-- Dataset records follows --

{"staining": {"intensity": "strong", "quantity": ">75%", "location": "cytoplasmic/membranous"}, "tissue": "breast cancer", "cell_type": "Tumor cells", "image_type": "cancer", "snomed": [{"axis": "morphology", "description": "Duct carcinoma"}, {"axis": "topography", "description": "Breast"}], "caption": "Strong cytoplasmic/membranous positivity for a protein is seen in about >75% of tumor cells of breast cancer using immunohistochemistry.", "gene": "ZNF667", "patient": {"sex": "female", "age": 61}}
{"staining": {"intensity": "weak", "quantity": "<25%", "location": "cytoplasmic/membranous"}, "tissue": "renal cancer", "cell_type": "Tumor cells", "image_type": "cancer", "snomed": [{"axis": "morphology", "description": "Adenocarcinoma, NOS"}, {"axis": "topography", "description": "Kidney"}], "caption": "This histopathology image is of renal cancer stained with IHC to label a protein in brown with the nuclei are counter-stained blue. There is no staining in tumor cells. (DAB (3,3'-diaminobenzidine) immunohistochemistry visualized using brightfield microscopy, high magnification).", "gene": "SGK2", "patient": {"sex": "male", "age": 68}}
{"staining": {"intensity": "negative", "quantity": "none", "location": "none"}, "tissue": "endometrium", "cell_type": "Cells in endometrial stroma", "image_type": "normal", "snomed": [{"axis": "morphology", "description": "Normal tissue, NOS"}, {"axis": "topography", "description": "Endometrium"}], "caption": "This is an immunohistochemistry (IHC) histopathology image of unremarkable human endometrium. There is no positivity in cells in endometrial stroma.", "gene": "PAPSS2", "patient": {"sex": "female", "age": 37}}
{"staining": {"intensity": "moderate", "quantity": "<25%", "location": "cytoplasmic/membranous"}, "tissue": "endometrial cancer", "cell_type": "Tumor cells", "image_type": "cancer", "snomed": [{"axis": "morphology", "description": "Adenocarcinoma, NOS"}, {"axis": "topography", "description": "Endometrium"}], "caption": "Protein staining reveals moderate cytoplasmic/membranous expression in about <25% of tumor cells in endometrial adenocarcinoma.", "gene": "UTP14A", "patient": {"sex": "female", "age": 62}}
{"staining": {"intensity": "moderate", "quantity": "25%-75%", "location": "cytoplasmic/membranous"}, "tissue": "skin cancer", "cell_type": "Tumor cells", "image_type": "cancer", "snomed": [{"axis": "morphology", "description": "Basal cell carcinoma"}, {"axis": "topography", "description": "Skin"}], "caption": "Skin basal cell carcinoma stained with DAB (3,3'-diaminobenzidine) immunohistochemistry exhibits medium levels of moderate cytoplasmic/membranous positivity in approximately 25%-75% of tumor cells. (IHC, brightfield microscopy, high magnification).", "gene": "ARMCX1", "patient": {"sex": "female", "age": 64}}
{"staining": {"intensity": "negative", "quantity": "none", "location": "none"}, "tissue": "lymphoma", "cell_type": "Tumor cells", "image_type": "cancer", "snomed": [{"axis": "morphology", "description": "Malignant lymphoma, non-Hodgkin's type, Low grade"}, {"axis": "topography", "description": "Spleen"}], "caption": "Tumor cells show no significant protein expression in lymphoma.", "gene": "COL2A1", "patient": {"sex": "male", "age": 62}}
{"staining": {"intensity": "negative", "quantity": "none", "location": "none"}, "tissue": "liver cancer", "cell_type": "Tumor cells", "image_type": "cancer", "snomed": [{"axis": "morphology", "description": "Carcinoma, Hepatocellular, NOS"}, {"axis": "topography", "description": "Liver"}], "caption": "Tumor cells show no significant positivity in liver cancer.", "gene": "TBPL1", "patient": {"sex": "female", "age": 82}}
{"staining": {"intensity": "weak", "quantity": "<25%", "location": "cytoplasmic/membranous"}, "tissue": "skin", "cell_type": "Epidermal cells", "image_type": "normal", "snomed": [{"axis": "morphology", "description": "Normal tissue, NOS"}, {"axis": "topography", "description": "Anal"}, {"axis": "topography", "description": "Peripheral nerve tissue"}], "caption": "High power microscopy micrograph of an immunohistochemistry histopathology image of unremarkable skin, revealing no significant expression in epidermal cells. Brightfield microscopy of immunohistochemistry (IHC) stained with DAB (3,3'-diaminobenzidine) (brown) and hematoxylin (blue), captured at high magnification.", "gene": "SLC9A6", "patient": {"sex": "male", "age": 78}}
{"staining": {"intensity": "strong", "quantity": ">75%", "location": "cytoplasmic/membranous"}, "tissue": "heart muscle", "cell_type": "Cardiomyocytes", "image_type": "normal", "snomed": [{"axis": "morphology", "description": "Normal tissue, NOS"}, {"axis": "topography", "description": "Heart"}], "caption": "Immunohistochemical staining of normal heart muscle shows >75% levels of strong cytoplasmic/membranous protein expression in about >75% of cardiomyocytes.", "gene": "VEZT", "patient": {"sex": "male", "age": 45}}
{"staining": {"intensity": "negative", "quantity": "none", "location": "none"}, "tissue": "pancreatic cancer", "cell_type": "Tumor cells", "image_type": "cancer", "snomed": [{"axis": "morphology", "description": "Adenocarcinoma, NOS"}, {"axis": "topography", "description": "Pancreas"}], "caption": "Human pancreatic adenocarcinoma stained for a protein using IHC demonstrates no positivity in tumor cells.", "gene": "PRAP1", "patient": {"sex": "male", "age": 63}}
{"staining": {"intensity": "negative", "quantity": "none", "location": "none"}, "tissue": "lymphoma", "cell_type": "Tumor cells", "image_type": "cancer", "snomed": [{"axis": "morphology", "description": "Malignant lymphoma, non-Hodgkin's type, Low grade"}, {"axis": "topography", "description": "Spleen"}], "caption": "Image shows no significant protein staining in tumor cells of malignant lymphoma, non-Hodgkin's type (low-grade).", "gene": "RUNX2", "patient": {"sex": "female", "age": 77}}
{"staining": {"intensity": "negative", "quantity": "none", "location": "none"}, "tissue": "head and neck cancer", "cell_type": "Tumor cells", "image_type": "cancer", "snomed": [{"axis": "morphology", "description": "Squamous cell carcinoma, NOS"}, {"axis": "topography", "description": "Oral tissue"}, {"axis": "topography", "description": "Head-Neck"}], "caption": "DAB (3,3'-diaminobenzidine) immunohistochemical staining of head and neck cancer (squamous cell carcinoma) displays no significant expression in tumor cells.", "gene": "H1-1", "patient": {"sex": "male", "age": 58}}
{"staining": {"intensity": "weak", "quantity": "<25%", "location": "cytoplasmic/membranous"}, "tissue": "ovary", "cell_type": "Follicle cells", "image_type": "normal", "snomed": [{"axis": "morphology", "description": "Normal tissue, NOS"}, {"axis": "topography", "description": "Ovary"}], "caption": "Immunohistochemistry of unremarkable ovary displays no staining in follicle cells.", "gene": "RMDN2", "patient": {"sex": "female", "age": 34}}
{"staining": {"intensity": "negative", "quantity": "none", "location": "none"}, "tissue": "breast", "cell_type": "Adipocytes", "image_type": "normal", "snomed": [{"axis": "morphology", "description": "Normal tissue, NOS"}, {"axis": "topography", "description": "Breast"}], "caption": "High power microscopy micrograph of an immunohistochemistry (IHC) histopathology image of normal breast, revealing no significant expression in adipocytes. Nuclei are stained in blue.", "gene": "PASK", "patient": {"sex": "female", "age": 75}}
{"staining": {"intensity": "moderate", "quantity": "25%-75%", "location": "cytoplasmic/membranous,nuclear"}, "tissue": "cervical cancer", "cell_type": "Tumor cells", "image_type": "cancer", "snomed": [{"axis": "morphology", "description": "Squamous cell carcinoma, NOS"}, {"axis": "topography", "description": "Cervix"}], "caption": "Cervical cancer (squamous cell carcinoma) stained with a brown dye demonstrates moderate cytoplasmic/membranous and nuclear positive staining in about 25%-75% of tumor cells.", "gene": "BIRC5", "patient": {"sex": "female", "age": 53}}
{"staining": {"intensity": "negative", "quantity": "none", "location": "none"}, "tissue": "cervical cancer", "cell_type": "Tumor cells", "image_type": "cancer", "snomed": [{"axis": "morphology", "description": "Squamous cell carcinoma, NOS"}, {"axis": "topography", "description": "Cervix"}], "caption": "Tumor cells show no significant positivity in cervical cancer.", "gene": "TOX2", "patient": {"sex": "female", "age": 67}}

-- Dataset records concluded --

What you will do: What lines in the data include the string "power"? Copy each one.

Expected answer:
{"staining": {"intensity": "weak", "quantity": "<25%", "location": "cytoplasmic/membranous"}, "tissue": "skin", "cell_type": "Epidermal cells", "image_type": "normal", "snomed": [{"axis": "morphology", "description": "Normal tissue, NOS"}, {"axis": "topography", "description": "Anal"}, {"axis": "topography", "description": "Peripheral nerve tissue"}], "caption": "High power microscopy micrograph of an immunohistochemistry histopathology image of unremarkable skin, revealing no significant expression in epidermal cells. Brightfield microscopy of immunohistochemistry (IHC) stained with DAB (3,3'-diaminobenzidine) (brown) and hematoxylin (blue), captured at high magnification.", "gene": "SLC9A6", "patient": {"sex": "male", "age": 78}}
{"staining": {"intensity": "negative", "quantity": "none", "location": "none"}, "tissue": "breast", "cell_type": "Adipocytes", "image_type": "normal", "snomed": [{"axis": "morphology", "description": "Normal tissue, NOS"}, {"axis": "topography", "description": "Breast"}], "caption": "High power microscopy micrograph of an immunohistochemistry (IHC) histopathology image of normal breast, revealing no significant expression in adipocytes. Nuclei are stained in blue.", "gene": "PASK", "patient": {"sex": "female", "age": 75}}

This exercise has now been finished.